■ Work item
Return, unchanged, the lines in the records below from the one holding "## [0.0.1] - 2020-10-21" through the one holding "- Supported tags: json, bson, xorm, gorm, form", both of those lines included.
*** Task material Section Begins ***
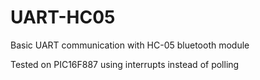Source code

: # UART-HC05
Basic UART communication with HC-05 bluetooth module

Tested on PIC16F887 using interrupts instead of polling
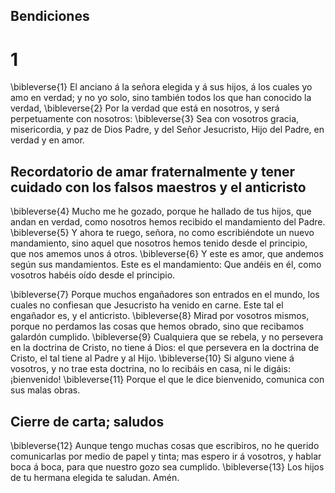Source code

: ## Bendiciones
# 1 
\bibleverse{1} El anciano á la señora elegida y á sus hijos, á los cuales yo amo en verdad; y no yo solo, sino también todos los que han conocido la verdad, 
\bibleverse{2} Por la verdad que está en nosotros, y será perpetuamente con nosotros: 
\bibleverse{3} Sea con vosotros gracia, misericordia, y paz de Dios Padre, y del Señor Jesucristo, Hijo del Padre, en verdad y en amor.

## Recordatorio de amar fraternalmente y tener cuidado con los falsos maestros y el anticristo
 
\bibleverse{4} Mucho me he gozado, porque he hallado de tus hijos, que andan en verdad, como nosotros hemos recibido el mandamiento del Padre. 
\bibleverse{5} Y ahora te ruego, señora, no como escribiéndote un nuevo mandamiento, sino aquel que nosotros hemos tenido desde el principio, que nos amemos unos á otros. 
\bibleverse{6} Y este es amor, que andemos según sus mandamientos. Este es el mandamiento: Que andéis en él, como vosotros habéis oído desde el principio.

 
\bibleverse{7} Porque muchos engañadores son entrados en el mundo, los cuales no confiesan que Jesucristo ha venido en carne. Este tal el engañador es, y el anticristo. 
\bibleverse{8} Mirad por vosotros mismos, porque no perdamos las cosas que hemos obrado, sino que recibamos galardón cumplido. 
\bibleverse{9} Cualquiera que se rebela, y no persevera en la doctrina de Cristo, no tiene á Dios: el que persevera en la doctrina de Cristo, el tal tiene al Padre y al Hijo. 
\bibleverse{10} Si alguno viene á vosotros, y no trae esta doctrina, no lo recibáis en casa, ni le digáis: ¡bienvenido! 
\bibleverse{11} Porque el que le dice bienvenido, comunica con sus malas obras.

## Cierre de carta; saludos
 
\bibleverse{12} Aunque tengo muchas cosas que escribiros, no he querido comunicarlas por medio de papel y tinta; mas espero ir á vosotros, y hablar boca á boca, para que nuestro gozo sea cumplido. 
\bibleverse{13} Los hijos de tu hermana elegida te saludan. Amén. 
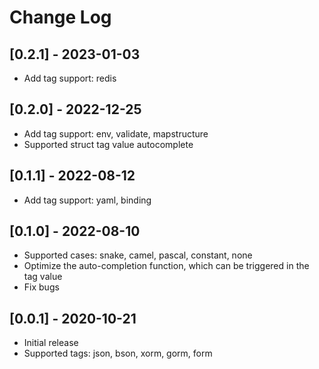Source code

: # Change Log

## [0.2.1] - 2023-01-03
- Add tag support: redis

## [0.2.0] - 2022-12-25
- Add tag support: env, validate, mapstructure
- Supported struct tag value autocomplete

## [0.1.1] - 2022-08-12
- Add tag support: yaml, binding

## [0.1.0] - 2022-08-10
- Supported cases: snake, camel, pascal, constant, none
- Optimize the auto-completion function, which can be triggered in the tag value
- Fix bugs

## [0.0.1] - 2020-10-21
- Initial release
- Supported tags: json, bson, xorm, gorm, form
*** Task material Section Ends ***
*** Task material Section Begins ***
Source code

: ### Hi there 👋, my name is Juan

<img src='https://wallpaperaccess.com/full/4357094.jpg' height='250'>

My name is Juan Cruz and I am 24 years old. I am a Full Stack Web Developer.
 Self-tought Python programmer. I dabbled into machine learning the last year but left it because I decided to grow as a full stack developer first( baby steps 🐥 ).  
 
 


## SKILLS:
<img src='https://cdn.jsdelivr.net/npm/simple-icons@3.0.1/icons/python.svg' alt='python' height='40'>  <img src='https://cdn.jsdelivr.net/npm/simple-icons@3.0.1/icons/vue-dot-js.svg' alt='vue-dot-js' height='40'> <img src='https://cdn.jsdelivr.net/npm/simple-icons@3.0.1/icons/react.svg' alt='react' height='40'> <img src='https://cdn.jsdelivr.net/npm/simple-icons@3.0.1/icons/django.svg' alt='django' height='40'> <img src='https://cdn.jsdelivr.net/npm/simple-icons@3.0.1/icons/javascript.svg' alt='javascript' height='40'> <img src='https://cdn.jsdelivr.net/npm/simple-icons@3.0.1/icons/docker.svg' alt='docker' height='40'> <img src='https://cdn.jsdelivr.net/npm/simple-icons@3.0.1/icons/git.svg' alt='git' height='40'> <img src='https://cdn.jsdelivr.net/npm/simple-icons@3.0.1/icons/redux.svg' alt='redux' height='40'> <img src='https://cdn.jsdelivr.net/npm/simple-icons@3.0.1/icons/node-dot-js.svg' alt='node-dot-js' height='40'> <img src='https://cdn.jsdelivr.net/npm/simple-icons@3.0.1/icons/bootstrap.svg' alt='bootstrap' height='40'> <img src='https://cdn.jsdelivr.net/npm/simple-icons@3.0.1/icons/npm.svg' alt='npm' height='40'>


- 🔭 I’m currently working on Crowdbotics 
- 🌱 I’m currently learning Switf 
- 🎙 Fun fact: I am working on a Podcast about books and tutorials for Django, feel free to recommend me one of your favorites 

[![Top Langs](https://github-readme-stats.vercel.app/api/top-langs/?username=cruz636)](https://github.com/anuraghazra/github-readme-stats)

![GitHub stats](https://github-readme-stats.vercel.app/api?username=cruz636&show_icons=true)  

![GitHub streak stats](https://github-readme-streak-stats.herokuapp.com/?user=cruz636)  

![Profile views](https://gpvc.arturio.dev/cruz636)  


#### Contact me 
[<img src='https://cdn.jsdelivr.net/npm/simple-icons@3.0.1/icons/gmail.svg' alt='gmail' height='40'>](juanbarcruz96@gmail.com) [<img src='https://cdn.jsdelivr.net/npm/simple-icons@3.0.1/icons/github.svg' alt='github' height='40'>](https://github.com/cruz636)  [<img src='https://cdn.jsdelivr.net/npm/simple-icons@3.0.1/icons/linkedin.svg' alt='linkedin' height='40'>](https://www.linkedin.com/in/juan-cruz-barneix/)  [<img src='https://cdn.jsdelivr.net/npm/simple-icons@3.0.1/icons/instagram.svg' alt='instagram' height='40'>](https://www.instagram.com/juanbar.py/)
*** Task material Section Ends ***
■ Solution
## [0.0.1] - 2020-10-21
- Initial release
- Supported tags: json, bson, xorm, gorm, form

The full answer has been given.